IDE397 Product Profile and MAT2A Program Summary:

Monotherapy activity with robust tumor growth inhibition and pharmacodynamic (PD) modulation in multiple endogenous MTAP-/- in vivo models
Monotherapy activity and tumor regression in HCT116 MTAP-/- xenograft model
No changes in liver enzymes or increased unconjugated bilirubin levels observed in preclinical studies
Favorable physicochemical properties and pharmacokinetics observed across multiple species
MAT2A program enabled by structure-based drug design; over 17 high resolution co-crystal structures have been resolved to enable lead optimization
About MAT2A and MTAP-Deletion:
MTAP-null cells lack the ability to metabolize 5-methylthioadenosine, or MTA, which is an essential step in a biochemical pathway involved in salvaging metabolite S-adenosyl methionine, or SAM. Increased levels of MTA partially inhibit the methyltransferase PRMT5 for which SAM is the substrate.
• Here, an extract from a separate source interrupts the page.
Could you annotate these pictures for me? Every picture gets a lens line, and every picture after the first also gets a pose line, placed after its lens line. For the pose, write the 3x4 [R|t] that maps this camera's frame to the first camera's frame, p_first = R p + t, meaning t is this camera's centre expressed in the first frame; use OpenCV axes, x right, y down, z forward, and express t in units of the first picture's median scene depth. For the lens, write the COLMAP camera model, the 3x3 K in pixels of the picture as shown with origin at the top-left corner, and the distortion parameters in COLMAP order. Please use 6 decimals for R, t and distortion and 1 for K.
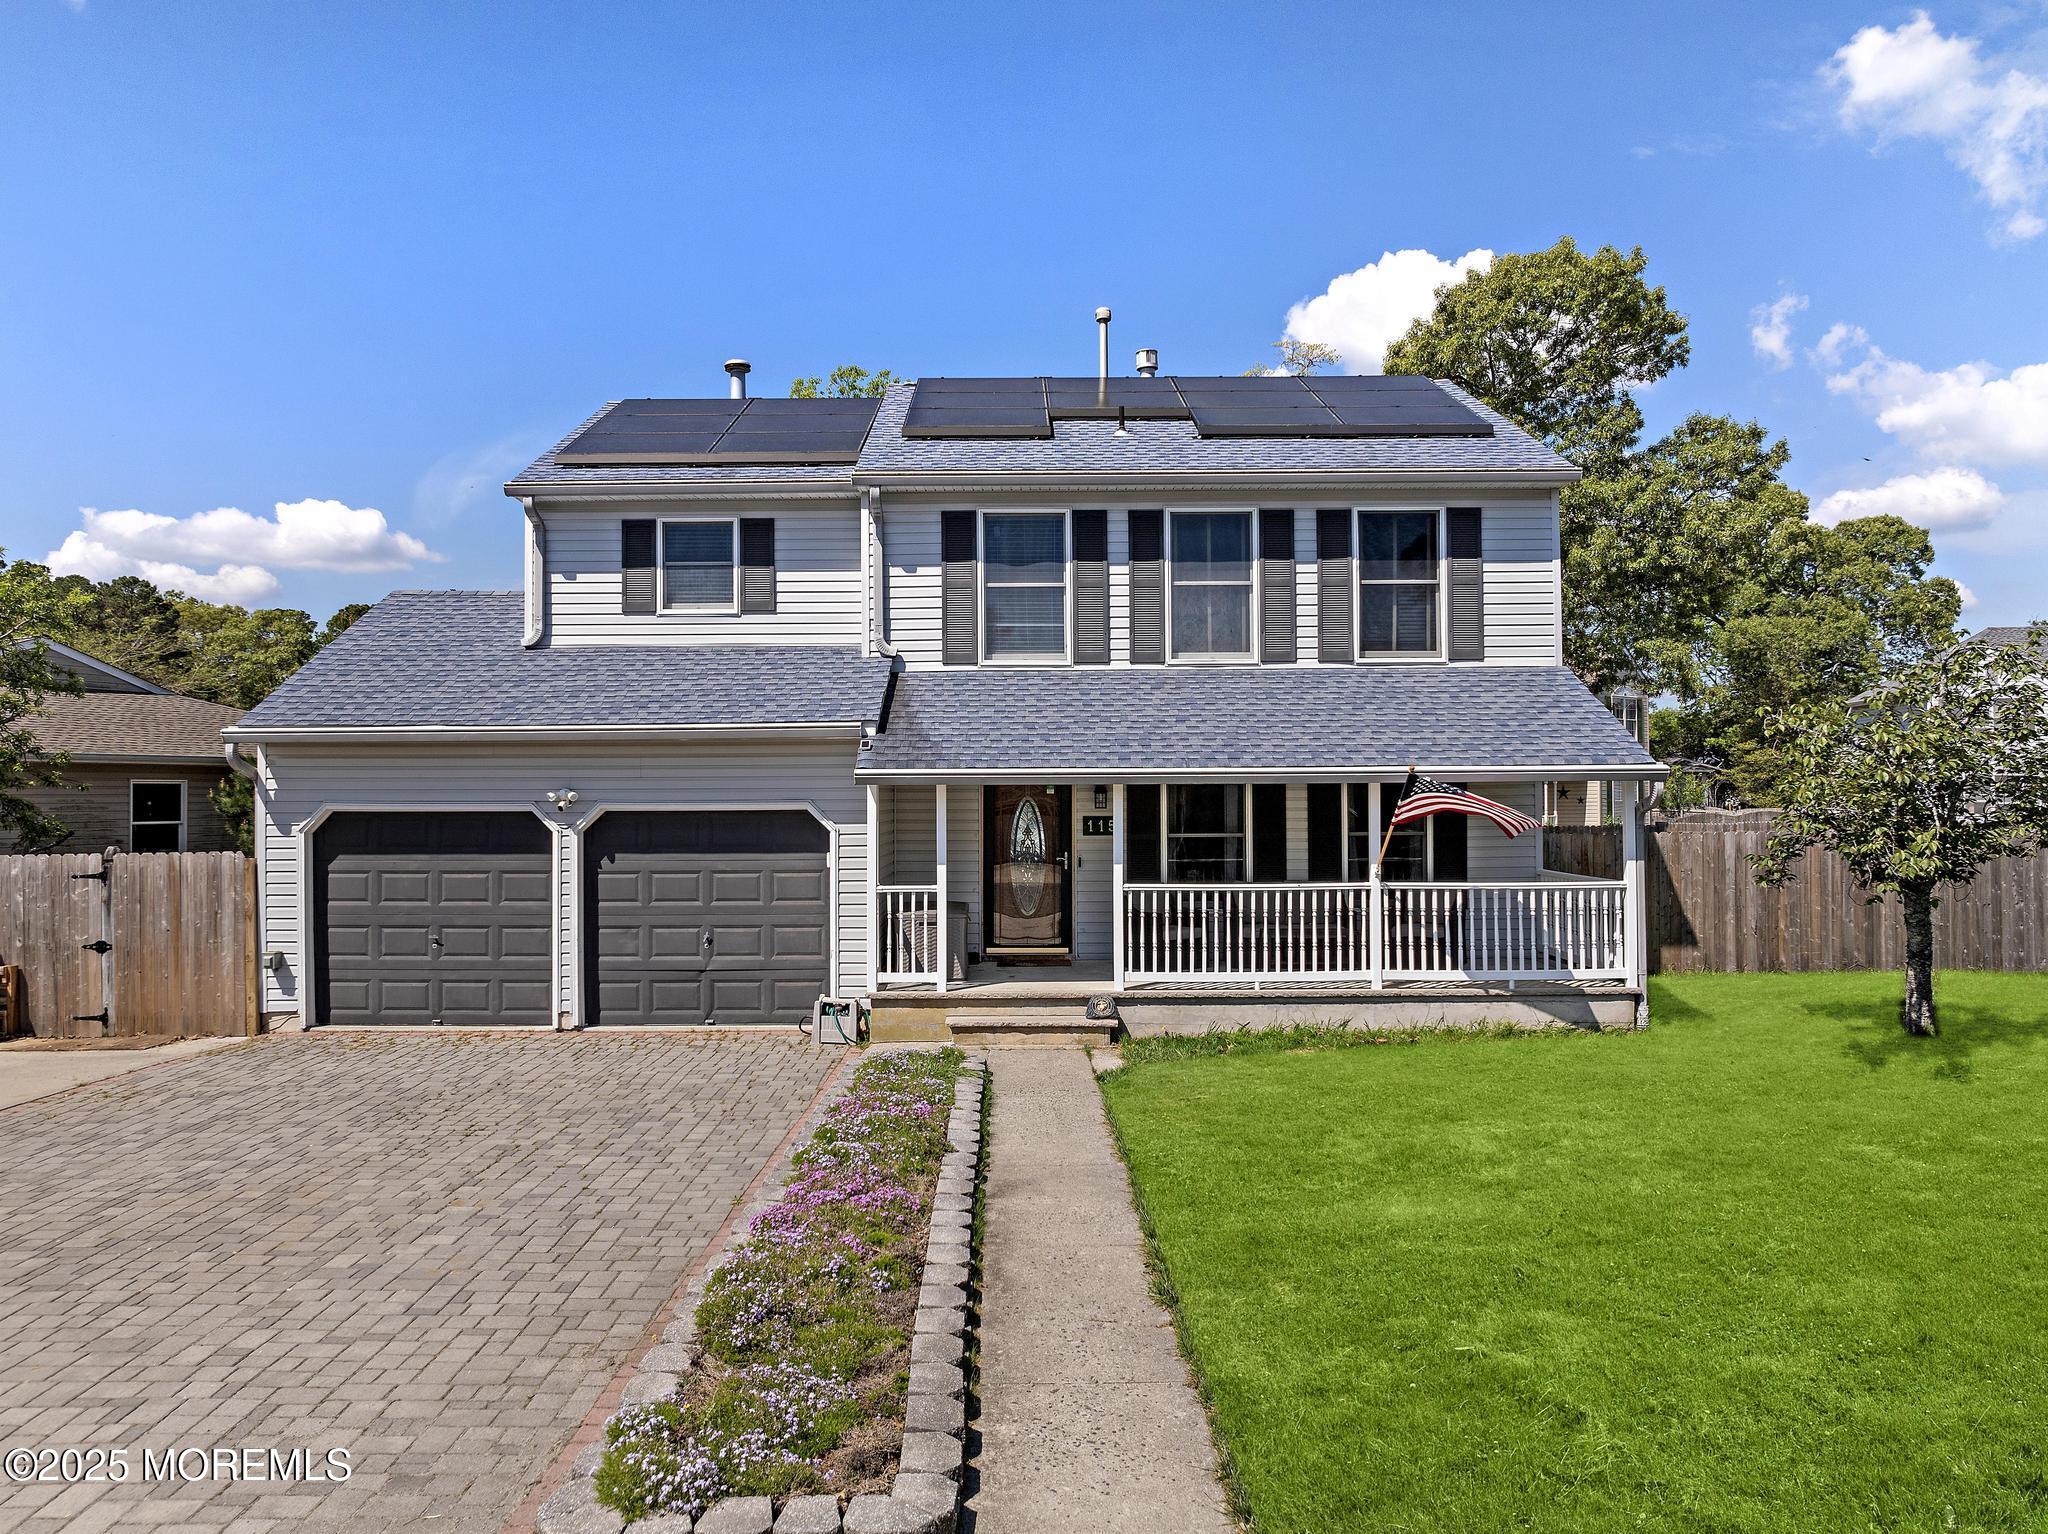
lens RADIAL K [[1440.5, 0, 1019.5], [0, 1440.5, 769.0], [0, 0, 1]] dist [-0.032975, -0.007804]
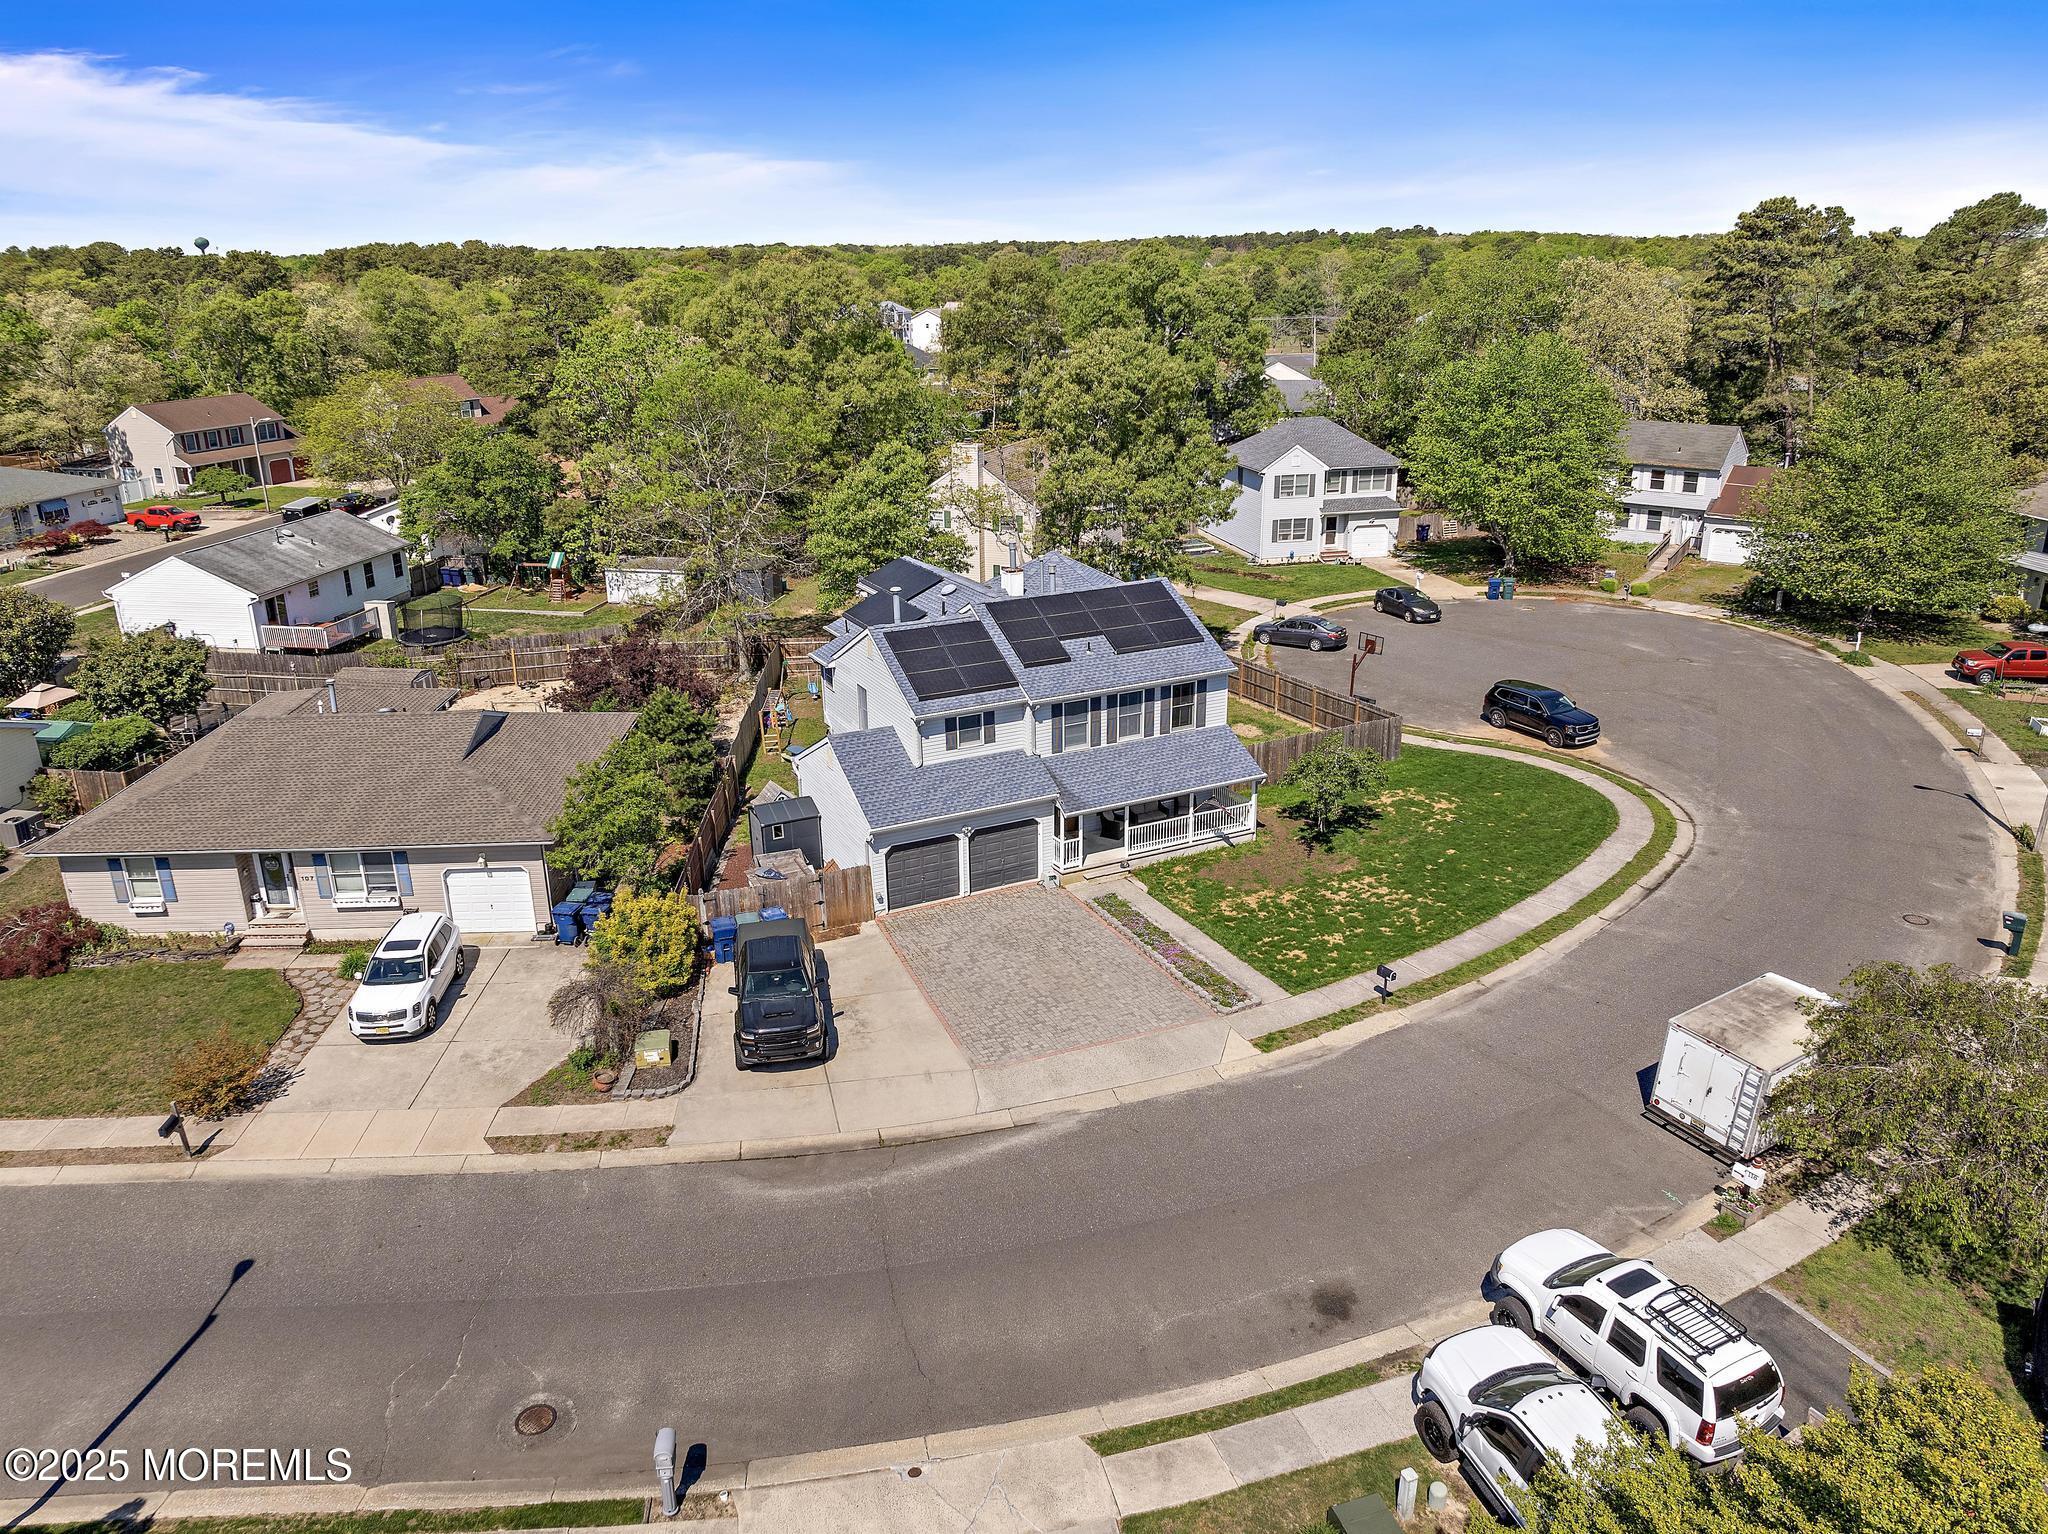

This partial inhibition renders MTAP-null cells more dependent on the activity of methionine adenosyltransferase II alpha or MAT2A, an enzyme that is responsible for the synthesis of SAM. Because of this dependence, loss of MTAP results in synthetic lethality when MAT2A is pharmacologically inhibited.

MTAP deletions are prevalent in approximately 15% of all human tumors across various tumor types. Genetic profiling tests for the deletion of MTAP or for the commonly co-deleted gene CDKN2A are commercially available.